Appearing on Tuesday’s edition of "Your World With Neil Cavuto," former "CBS Evening News" anchor Dan Rather talked to guest host David Asman and defended his "tarting it up" comment about successor, Katie Couric. He dismissed the "insulting" assertions by CBS President Les Moonves that his comments were sexist.
Additionally, Rather, who left CBS after famously trying to smear President Bush’s National Guard record, lamented how the network used to be "the champions of hard news." Now, he added, "They know about entertainment, but they don’t know about news." He also hoped for the continuance of "quality news with integrity."
Finally, Rather snuck in this little slam at the Bush administration. Minimizing the Couric controversy, he mentioned all the more important topics that should be discussed:
Dan Rather: "We’re talking about something infinitesimally small here. We’ve got the war. We’ve got a presidential election underway. We have the dismantling of the civil rights division of the Justice Department. These are important things."
A partial transcript of the segment, which aired at 4:30pm on June 12, follows:
David Asman: "Well, CBS news chief, CBS chief actually, Les Moonves blasting comments by Dan Rather about his successor, Katie Couric, today. Rather described the network’s changes to the 'Evening News' as, quote, ‘dumbing it down and tarting it up’ in a bid to attract a younger audience. Today, Moonves calls those segments, comments sexist. So what does Dan Rather say? Let’s ask him. ‘Dumbing it down, tarting it up,’ referring to Katie Couric. It’s tough talk."
Dan Rather: "Well, it’s tough talk about the news. Look, this isn’t about Katie Couric. It’s nothing to do about her gender. Anybody who reads what I wrote and what I said knows that that is true."
Asman: "But I think Les Moonves was dealing with that tarted, tarted up comment. Do you regret having said that?"
Rather: "No. I was asked my opinion. I didn’t bring it up. I was asked my opinion and I said what, what I genuinely feel, but it does not have to do with gender. What he is trying to do is change the subject. And I find it insulting and I find it disappointing, that’s a better word, disappointing, that Les Moonves, who knows a lot about entertainment would try to mask the real point with that line of attack."
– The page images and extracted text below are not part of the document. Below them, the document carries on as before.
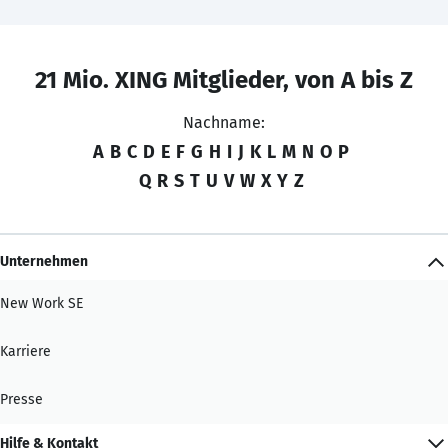
21 Mio. XING Mitglieder, von A bis Z
Nachname:
A
B
C
D
E
F
G
H
I
J
K
L
M
N
O
P
Q
R
S
T
U
V
W
X
Y
Z
Unternehmen
New Work SE
Karriere
Presse
Hilfe & Kontakt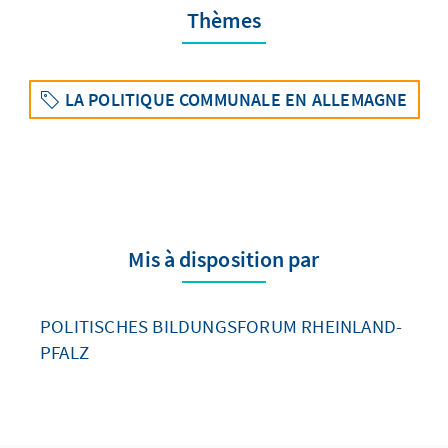
Thèmes
LA POLITIQUE COMMUNALE EN ALLEMAGNE
Mis à disposition par
POLITISCHES BILDUNGSFORUM RHEINLAND-
PFALZ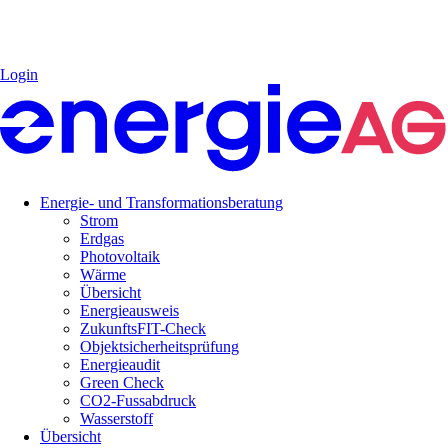
Login
Energie- und Transformationsberatung
Strom
Erdgas
Photovoltaik
Wärme
Übersicht
Energieausweis
ZukunftsFIT-Check
Objektsicherheitsprüfung
Energieaudit
Green Check
CO2-Fussabdruck
Wasserstoff
Übersicht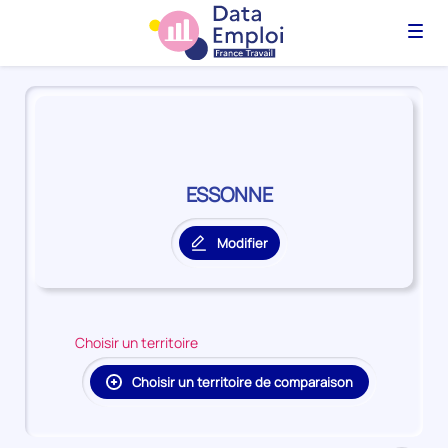
Menu
Panorama
du
territoire
ESSONNE
ESSONNE
Modifier
le
territoire
principal
Choisir un territoire
Choisir un territoire de comparaison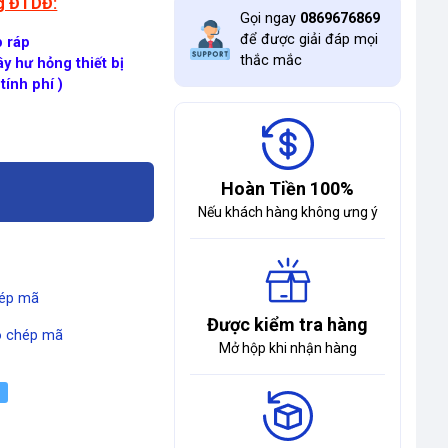
ng ĐTDĐ:
Gọi ngay
0869676869
để được giải đáp mọi
p ráp
thắc mắc
y hư hỏng thiết bị
tính phí )
Hoàn Tiền 100%
Nếu khách hàng không ưng ý
ép mã
Được kiểm tra hàng
 chép mã
Mở hộp khi nhận hàng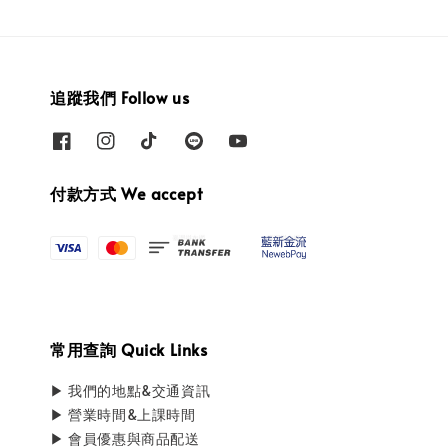
追蹤我們 Follow us
付款方式 We accept
常用查詢 Quick Links
▶ 我們的地點&交通資訊
▶ 營業時間&上課時間
▶ 會員優惠與商品配送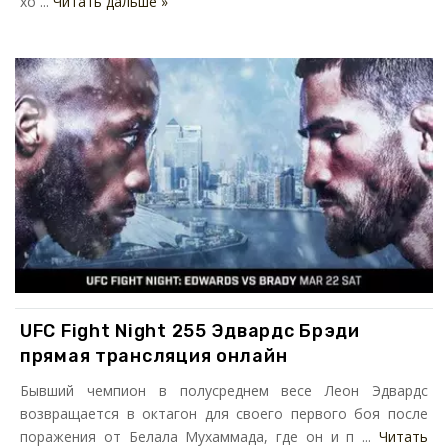
хо ...
Читать дальше »
UFC Fight Night 255 Эдвардс Брэди
прямая трансляция онлайн
Бывший чемпион в полусреднем весе Леон Эдвардс
возвращается в октагон для своего первого боя после
поражения от Белала Мухаммада, где он и п ...
Читать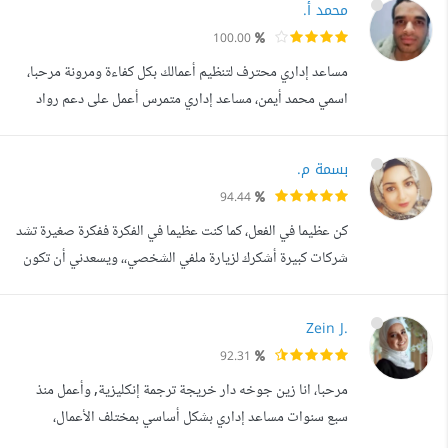
محمد أ.
تمتد لأكثر من 7 سنين في تقديم الدعم الإداري والشخصي،
100.00
للعديد من المؤسسات، والكيانات الاقتصادية، والمؤسسات
مساعد إداري محترف لتنظيم أعمالك بكل كفاءة ومرونة مرحبا،
التعليمية، والأفراد من ...
اسمي محمد أيمن، مساعد إداري متمرس أعمل على دعم رواد
الأعمال، الشركات الناشئة، وأصحاب المشاريع في تنظيم وإدارة
أعمالهم اليومية بكل احترافية. لدي خبرة واسعة في: إدارة البريد
بسمة م.
الإلكتروني والتقويمات (Google Workspace) تنسيق
94.44
الاجتماعات على Google Meet وZoom تجهيز العروض
كن عظيما في الفعل، كما كنت عظيما في الفكرة ففكرة صغيرة تشد
التقديمية (Google Slides, Pow...
شركات كبيرة أشكرك لزيارة ملفي الشخصي،، ويسعدني أن تكون
محط الاهتمام والثقة العالية لأكون شريكا في النجاح مساعدة
إدارية/ افتراضية تتضمن خلفيتي الممتدة 5 سنوات من الخبرة
Zein J.
التي لا مثيل لها في تصميم عروض بوربوينت مثيرة بصور
92.31
انفوجرافيك استثنائية من تصميمي تجذب اهتمام الحاضرين،
مرحبا، انا زين جوخه دار خريجة ترجمة إنكليزية, وأعمل منذ
إضافة إلى ذلك تصميم...
سبع سنوات مساعد إداري بشكل أساسي بمختلف الأعمال،
تتضمن مهامي: مساعد افتراضي: 1. اتحدث اللغه الانجليزية و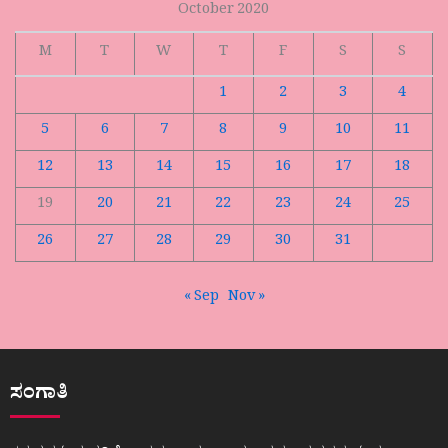
October 2020
M
T
W
T
F
S
S
1
2
3
4
5
6
7
8
9
10
11
12
13
14
15
16
17
18
19
20
21
22
23
24
25
26
27
28
29
30
31
« Sep
Nov »
ಸಂಗಾತಿ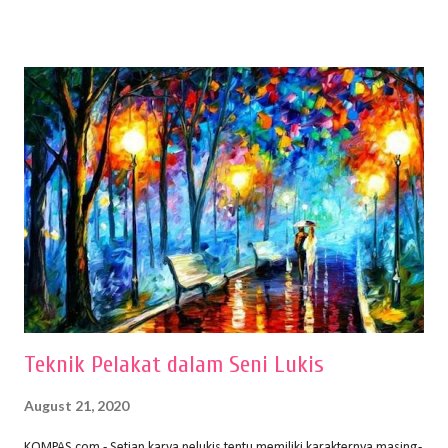
menentukan untuk menghasilkan gambar bentuk yang baik. Dalam
buku Panduan Menggambar Manusia Menggunakan Media Pensil
(2010) karya Irfan Abdul Rohman, peralatan gambar yang dipakai
memiliki spesifikasi berbeda sesuai jenisnya. Berikut peralatan
menggambar bentuk: 1. Kertas Gambar Kegiatan menggambar
membutuhkan kertas yang baik agar proses pembuatan gambar lebih
nyaman dan maksimal. Bahan kertas yang baik salah satu syaratnya
adalah tidak mudah sobek, mengingat menggambar merupakan
proses menggores dan menghapus. Kertas adalah bahan yang paling
ideal digunakan untuk menggambar. Dalam menggambar
menggunakan pen...
Teknik Pelakat dalam Seni Lukis
August 21, 2020
KOMPAS.com - Setiap karya pelukis tentu memiliki karakternya masing-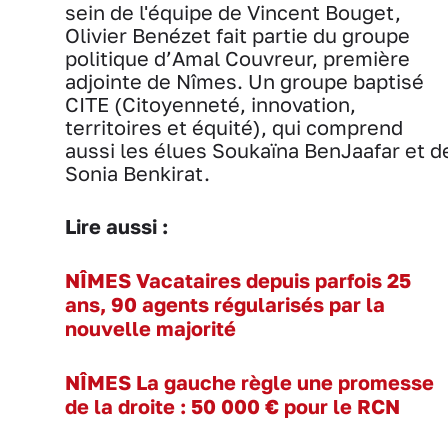
sein de l'équipe de Vincent Bouget,
Olivier Benézet fait partie du groupe
politique d’Amal Couvreur, première
adjointe de Nîmes. Un groupe baptisé
CITE (Citoyenneté, innovation,
territoires et équité), qui comprend
aussi les élues Soukaïna BenJaafar et d
Sonia Benkirat.
Lire aussi :
NÎMES Vacataires depuis parfois 25
ans, 90 agents régularisés par la
nouvelle majorité
NÎMES La gauche règle une promesse
de la droite : 50 000 € pour le RCN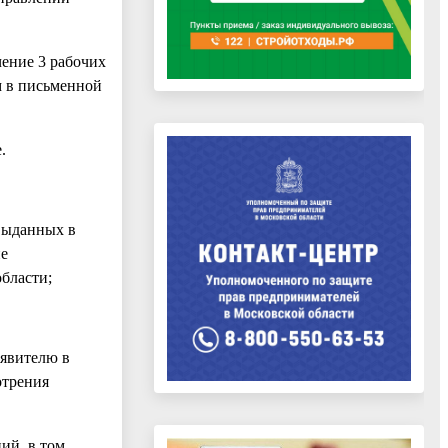
чение 3 рабочих
м в письменной
.
 выданных в
не
бласти;
аявителю в
отрения
ий, в том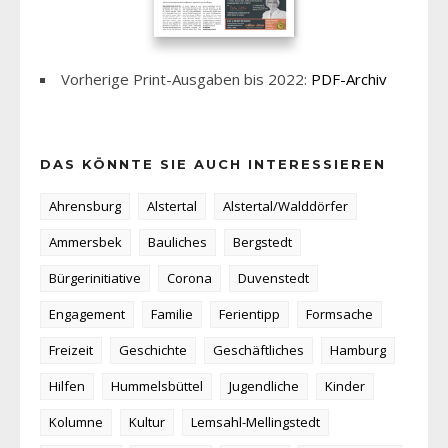
Vorherige Print-Ausgaben bis 2022:
PDF-Archiv
DAS KÖNNTE SIE AUCH INTERESSIEREN
Ahrensburg
Alstertal
Alstertal/Walddörfer
Ammersbek
Bauliches
Bergstedt
Bürgerinitiative
Corona
Duvenstedt
Engagement
Familie
Ferientipp
Formsache
Freizeit
Geschichte
Geschäftliches
Hamburg
Hilfen
Hummelsbüttel
Jugendliche
Kinder
Kolumne
Kultur
Lemsahl-Mellingstedt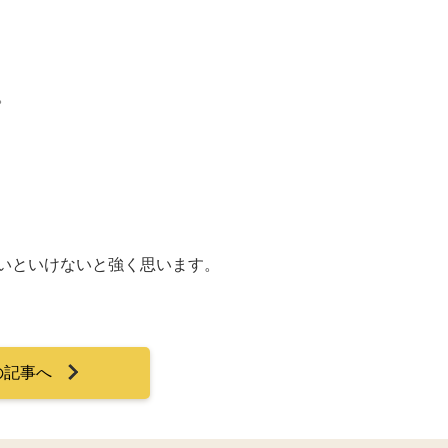
。
いといけないと強く思います。
の記事へ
Rather: "At one time, places like CBS, they were the champions of hard news. These days, they don’t know what hard news is, the top corporate leadership. They know about entertainment, but they don’t know about news."
Asman: "When did that change?"
Rather: "Well, I’m not quite sure that you can set an exact date with it. But certainly in the late 1990s and going into the early 2000s, that changed. Now, with CBS and the other networks being under such great pressure, it’s some excuse, but they don’t see news as a public service anymore, which has, in our great American system, opened up venues for others to take that mantle of news and integrity, hard news, understanding what it’s about and serving it. Where I work now, HDNet being one, it’s not the only place and the program we put on plays to a smaller audience. But as things evolve. I think that we will continue to have quality news with integrity, but the networks have given up that mantle."
Rather: "We’re talking about something infinitesimally small here. We’ve got the war. We’ve got a presidential election underway. We have the dismantling of the civil rights division of the Justice Department. These are important things."